**TASK INSTRUCTIONS**
Find each line below containing the word "Zout" and copy it.

MATERIAL FOR THIS EXERCISE Start Marker

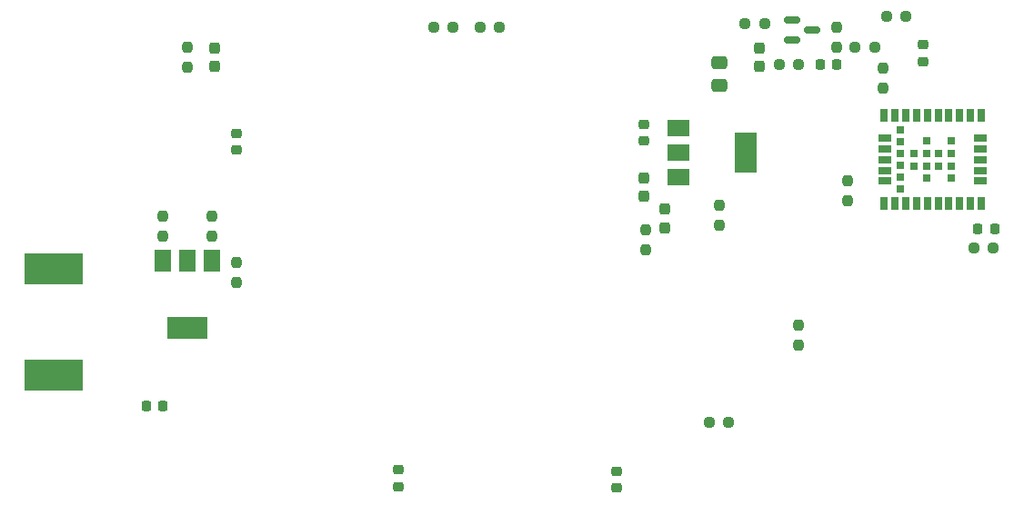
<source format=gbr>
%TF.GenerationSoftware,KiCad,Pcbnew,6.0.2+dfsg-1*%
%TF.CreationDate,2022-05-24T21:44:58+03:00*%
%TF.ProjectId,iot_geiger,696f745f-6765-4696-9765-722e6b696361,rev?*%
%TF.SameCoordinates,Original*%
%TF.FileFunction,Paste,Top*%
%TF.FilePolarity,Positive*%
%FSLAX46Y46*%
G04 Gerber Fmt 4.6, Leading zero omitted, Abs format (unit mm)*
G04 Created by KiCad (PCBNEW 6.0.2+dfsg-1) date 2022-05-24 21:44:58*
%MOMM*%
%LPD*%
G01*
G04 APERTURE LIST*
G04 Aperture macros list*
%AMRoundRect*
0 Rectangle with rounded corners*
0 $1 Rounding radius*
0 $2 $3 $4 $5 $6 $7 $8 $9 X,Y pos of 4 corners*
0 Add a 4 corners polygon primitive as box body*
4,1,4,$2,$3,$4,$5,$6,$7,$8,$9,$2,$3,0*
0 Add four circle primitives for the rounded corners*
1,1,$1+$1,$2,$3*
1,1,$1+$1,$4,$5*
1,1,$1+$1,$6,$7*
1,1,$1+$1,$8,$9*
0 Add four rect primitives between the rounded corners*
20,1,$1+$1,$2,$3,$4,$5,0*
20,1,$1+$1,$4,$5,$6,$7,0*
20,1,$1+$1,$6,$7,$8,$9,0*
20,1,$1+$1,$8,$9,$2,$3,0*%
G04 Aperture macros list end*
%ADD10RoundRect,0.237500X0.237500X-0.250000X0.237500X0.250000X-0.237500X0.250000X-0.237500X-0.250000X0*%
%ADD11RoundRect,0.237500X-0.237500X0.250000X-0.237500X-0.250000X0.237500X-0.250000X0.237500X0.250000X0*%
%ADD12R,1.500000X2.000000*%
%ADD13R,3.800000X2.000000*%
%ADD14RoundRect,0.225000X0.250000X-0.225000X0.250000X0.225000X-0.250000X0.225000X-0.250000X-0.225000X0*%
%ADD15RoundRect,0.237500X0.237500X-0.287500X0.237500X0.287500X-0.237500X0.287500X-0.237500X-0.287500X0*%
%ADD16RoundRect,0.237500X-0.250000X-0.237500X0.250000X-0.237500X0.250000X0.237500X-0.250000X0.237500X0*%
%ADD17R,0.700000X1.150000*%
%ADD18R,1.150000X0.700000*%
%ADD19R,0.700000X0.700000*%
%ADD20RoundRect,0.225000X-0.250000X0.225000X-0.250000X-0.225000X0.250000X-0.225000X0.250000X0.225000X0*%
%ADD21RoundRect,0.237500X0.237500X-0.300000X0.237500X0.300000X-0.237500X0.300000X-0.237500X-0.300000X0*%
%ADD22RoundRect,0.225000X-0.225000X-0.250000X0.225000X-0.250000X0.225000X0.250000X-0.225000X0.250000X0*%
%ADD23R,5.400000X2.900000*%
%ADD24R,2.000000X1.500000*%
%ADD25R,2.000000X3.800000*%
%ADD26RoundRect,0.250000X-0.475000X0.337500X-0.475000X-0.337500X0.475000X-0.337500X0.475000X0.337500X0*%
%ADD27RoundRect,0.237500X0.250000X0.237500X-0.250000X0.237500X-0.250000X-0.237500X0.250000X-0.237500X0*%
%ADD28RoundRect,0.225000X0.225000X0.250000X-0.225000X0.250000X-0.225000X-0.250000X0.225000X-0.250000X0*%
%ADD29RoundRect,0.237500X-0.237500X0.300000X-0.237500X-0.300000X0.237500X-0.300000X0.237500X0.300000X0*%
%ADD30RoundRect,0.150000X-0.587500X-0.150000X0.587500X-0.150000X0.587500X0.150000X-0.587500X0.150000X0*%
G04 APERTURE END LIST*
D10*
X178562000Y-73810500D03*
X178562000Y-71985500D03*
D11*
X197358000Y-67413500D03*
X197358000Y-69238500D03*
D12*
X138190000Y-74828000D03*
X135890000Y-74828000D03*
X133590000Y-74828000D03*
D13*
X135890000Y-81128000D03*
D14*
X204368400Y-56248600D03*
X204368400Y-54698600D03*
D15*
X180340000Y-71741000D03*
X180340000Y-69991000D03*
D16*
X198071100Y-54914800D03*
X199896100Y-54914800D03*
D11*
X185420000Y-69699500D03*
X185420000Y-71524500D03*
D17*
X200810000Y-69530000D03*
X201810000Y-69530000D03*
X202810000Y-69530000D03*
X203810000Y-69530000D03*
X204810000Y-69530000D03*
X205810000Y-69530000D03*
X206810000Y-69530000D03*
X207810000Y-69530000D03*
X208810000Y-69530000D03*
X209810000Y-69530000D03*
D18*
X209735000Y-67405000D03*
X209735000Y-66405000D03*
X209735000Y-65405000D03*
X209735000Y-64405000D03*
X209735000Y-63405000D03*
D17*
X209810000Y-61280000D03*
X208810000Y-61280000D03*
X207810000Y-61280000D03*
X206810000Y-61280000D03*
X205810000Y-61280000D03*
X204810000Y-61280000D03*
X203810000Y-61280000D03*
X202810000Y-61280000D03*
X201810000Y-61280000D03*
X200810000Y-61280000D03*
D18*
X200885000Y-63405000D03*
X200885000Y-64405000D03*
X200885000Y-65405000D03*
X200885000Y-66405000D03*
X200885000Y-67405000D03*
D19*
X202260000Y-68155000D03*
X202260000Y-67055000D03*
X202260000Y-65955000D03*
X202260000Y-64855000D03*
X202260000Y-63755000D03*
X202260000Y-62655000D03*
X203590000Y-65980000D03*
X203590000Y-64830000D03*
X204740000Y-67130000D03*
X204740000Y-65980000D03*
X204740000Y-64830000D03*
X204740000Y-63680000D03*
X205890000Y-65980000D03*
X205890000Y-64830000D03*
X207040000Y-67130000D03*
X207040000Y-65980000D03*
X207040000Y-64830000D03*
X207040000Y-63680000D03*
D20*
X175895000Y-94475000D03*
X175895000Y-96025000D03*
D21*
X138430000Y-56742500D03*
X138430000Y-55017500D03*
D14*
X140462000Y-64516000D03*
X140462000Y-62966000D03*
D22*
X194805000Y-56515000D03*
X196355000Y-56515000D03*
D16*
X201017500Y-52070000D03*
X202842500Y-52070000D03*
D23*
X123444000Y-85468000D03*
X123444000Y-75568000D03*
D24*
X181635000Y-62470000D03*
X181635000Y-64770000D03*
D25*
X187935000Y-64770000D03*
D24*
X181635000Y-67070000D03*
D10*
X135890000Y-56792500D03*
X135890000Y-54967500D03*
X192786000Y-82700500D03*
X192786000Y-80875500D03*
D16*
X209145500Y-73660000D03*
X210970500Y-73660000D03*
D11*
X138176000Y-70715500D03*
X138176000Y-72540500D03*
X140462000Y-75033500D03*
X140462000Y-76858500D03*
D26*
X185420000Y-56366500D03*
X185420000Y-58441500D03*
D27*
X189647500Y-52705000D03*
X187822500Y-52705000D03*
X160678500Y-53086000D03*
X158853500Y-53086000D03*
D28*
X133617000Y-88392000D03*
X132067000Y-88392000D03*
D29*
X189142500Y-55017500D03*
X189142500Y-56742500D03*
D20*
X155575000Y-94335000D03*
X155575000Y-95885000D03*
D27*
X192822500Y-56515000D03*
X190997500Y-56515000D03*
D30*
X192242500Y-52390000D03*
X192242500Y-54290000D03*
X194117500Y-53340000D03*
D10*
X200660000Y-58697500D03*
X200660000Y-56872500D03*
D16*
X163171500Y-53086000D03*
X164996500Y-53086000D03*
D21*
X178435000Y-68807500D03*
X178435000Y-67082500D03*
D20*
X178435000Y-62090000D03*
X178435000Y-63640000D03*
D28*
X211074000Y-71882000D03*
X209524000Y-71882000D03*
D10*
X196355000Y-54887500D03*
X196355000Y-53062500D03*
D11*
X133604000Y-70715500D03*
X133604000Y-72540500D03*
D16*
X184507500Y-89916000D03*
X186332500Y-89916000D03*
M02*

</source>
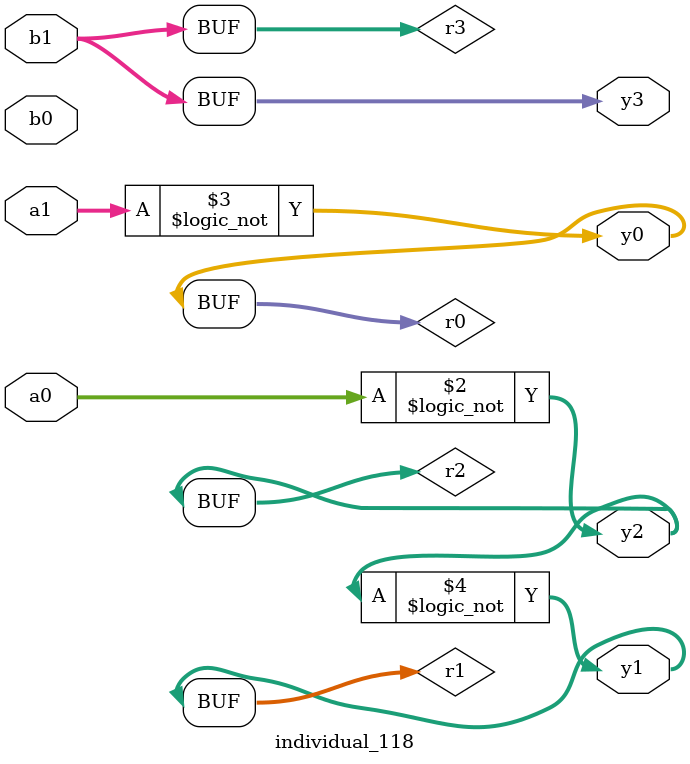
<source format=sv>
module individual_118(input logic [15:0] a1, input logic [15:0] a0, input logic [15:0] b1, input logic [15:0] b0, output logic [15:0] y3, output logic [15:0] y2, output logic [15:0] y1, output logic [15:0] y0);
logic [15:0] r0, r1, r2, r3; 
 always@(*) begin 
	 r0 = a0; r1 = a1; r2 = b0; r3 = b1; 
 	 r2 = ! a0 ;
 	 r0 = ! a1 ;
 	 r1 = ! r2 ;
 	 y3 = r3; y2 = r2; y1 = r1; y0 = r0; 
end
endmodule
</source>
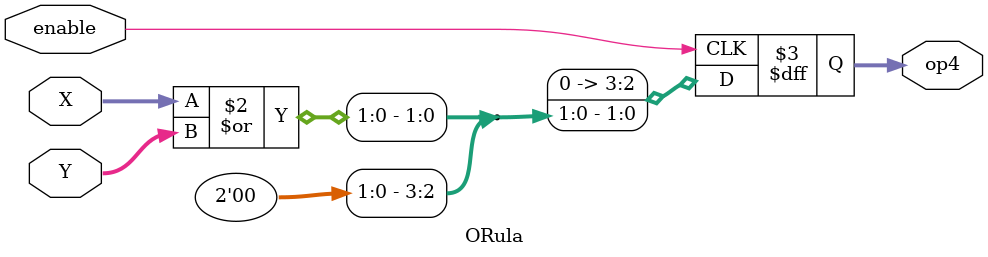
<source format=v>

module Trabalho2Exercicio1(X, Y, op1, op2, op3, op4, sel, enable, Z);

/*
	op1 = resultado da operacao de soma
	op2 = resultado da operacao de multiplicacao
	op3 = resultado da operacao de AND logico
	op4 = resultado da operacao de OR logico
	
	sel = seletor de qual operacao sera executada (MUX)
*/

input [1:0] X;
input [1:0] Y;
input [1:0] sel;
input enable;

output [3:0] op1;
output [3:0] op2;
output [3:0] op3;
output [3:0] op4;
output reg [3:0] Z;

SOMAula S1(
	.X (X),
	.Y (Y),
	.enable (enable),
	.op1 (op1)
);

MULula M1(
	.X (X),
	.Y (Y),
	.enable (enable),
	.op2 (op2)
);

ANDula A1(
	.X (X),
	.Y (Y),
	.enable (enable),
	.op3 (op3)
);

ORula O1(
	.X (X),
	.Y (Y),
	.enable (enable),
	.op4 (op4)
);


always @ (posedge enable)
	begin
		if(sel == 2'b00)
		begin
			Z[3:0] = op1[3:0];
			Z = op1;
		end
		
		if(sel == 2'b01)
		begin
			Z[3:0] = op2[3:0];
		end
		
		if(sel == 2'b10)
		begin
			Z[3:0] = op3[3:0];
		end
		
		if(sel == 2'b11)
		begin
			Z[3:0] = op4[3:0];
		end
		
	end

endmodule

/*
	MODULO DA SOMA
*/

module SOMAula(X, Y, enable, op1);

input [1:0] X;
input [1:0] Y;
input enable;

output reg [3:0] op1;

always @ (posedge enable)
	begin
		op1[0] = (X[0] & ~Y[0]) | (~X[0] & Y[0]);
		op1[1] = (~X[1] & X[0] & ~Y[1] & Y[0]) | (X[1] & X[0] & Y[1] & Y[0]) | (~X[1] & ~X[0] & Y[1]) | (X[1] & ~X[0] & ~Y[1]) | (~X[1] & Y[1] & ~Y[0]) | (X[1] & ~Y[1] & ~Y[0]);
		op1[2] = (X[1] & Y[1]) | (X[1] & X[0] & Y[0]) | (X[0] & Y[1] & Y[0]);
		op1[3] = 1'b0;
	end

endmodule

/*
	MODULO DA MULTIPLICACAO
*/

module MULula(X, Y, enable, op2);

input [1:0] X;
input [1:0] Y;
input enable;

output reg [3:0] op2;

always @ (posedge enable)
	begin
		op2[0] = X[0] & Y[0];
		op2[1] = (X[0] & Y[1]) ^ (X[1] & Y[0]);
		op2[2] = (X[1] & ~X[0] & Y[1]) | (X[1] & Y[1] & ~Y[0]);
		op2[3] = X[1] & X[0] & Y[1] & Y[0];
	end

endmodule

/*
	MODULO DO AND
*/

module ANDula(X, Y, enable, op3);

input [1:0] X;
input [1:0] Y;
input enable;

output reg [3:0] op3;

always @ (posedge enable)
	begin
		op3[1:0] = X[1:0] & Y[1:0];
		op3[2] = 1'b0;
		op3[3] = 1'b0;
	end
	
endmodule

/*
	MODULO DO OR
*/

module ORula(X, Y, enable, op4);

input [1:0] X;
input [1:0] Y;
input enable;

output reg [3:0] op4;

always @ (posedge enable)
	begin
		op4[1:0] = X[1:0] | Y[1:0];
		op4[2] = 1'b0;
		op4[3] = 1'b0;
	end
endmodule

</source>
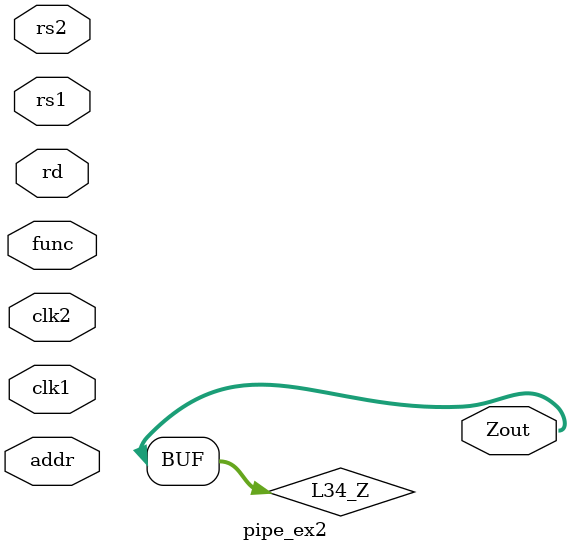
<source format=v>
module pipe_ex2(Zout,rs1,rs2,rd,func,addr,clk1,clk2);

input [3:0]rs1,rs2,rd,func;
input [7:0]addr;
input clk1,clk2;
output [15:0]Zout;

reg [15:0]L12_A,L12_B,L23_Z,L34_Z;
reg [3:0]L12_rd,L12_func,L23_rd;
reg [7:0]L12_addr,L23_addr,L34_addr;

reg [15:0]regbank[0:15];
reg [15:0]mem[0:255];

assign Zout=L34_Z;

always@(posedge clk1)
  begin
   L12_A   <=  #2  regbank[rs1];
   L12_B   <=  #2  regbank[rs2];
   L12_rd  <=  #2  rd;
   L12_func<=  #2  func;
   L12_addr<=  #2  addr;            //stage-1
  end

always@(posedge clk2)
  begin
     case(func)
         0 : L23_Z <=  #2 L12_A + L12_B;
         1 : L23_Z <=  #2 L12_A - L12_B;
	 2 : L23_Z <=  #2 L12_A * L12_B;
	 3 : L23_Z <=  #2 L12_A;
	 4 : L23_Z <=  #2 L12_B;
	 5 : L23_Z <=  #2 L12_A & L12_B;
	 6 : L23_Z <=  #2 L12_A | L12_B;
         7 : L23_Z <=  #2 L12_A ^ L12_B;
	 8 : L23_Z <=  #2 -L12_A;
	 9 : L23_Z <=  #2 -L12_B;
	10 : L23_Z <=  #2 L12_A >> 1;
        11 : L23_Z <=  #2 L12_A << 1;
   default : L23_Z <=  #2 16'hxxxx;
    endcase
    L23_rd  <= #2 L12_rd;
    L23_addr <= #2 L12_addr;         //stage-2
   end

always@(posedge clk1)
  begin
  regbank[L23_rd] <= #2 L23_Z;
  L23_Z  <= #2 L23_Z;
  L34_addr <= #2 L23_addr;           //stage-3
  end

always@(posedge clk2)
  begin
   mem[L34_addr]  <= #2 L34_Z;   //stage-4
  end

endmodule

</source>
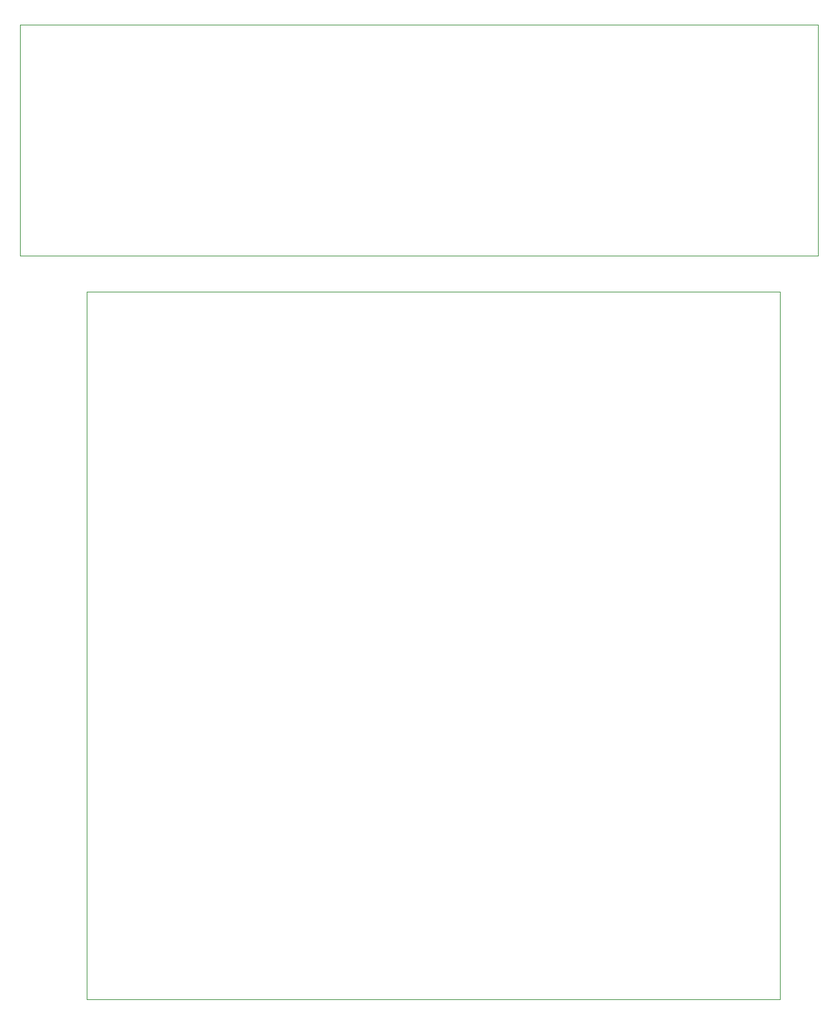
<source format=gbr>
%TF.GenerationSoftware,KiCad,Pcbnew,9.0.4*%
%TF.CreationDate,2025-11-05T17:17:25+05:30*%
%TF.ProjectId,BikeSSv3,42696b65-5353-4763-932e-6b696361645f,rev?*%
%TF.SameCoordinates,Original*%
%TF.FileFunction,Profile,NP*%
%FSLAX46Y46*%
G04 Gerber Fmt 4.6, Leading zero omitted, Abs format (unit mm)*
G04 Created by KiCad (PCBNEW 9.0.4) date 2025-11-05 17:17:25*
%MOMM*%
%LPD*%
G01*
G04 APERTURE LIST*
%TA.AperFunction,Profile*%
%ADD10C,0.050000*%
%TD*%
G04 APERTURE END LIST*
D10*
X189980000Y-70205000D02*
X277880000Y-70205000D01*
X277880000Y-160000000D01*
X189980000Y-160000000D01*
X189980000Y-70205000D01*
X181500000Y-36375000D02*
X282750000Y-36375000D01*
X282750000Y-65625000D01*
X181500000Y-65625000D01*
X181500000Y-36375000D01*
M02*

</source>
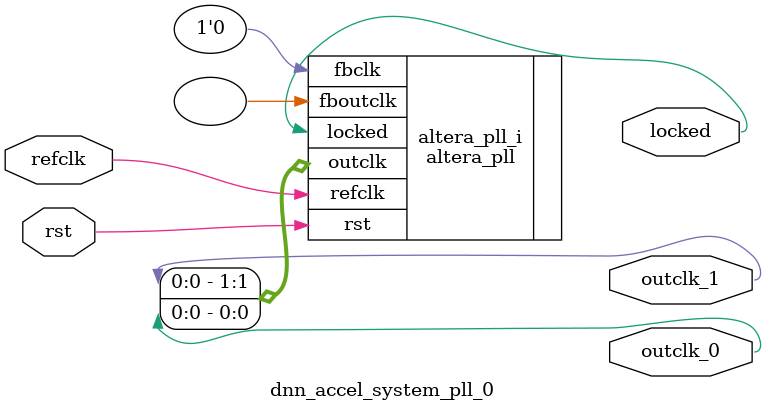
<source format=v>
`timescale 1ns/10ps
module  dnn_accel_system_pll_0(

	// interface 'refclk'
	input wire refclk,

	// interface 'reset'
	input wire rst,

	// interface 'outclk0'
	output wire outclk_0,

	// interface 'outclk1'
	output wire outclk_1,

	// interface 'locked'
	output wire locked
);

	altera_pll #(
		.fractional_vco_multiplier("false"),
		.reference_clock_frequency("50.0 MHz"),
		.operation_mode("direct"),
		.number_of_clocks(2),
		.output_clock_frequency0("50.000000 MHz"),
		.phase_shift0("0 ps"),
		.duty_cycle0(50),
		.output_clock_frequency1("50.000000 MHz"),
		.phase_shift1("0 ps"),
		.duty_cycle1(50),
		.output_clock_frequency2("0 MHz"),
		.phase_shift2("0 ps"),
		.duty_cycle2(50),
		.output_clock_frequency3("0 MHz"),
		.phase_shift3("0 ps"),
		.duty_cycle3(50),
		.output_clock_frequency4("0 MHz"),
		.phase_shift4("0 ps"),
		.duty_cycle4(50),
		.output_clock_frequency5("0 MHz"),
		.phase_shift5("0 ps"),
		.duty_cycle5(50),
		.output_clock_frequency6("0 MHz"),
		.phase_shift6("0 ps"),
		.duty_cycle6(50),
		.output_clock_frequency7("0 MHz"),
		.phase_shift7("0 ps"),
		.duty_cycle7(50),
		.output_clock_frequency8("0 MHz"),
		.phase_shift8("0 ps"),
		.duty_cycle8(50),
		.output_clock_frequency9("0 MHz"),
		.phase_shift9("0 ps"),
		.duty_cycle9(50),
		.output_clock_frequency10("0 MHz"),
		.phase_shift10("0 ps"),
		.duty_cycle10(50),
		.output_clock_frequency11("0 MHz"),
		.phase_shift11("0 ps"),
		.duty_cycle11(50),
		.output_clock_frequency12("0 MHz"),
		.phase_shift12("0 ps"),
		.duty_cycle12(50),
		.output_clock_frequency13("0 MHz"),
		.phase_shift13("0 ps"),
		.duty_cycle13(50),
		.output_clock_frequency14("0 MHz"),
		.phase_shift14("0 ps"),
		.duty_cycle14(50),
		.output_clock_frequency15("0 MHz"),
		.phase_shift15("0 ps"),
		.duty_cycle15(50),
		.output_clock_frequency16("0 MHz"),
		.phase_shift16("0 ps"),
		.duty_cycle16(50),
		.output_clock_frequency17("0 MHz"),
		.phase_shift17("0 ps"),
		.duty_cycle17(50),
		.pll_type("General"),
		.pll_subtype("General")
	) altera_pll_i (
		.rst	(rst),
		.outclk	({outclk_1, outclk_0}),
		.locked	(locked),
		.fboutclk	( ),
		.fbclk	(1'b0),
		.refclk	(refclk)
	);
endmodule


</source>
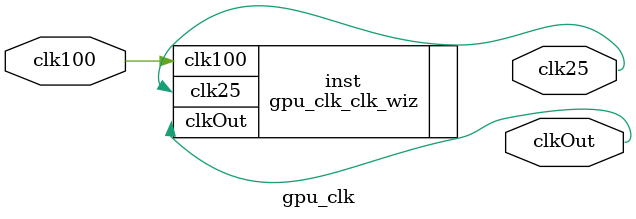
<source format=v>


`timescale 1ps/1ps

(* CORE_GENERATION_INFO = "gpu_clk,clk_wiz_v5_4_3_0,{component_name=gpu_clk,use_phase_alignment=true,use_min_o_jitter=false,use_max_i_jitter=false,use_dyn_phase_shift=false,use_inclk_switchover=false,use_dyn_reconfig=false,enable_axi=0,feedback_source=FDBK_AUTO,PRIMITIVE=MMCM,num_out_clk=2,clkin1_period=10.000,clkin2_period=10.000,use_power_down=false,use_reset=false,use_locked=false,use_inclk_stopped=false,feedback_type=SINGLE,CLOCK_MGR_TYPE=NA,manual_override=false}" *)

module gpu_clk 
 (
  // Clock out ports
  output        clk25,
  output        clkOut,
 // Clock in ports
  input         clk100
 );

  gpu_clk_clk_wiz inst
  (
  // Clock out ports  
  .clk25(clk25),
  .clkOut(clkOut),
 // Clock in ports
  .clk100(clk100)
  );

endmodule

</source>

MATERIAL FOR THIS EXERCISE End Marker

**FINISHED TASK**
module pipe_ex2(Zout,rs1,rs2,rd,func,addr,clk1,clk2);
output [15:0]Zout;
assign Zout=L34_Z;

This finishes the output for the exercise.